[Lens and sensor parameters]
-- Opening Marker --

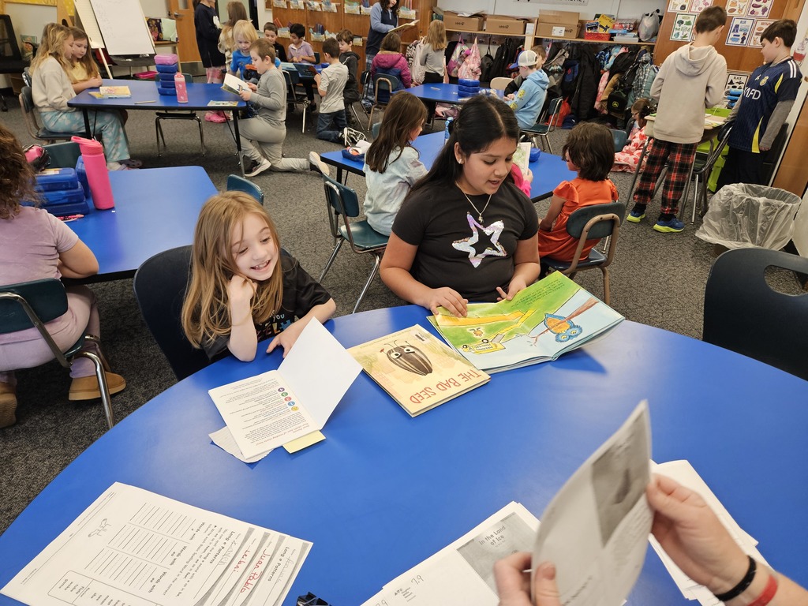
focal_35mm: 23
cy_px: 303
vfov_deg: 58.9
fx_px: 537
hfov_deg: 73.9
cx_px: 404
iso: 250
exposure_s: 1/120
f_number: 1.8
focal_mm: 5.4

-- Closing Marker --

> _WHAT IS BEING ASKED_
Leaving the pictures out, transcribe the entries above exactly as written.

> _WRITTEN RESPONSE_
focal_35mm: 23
cy_px: 303
vfov_deg: 58.9
fx_px: 537
hfov_deg: 73.9
cx_px: 404
iso: 250
exposure_s: 1/120
f_number: 1.8
focal_mm: 5.4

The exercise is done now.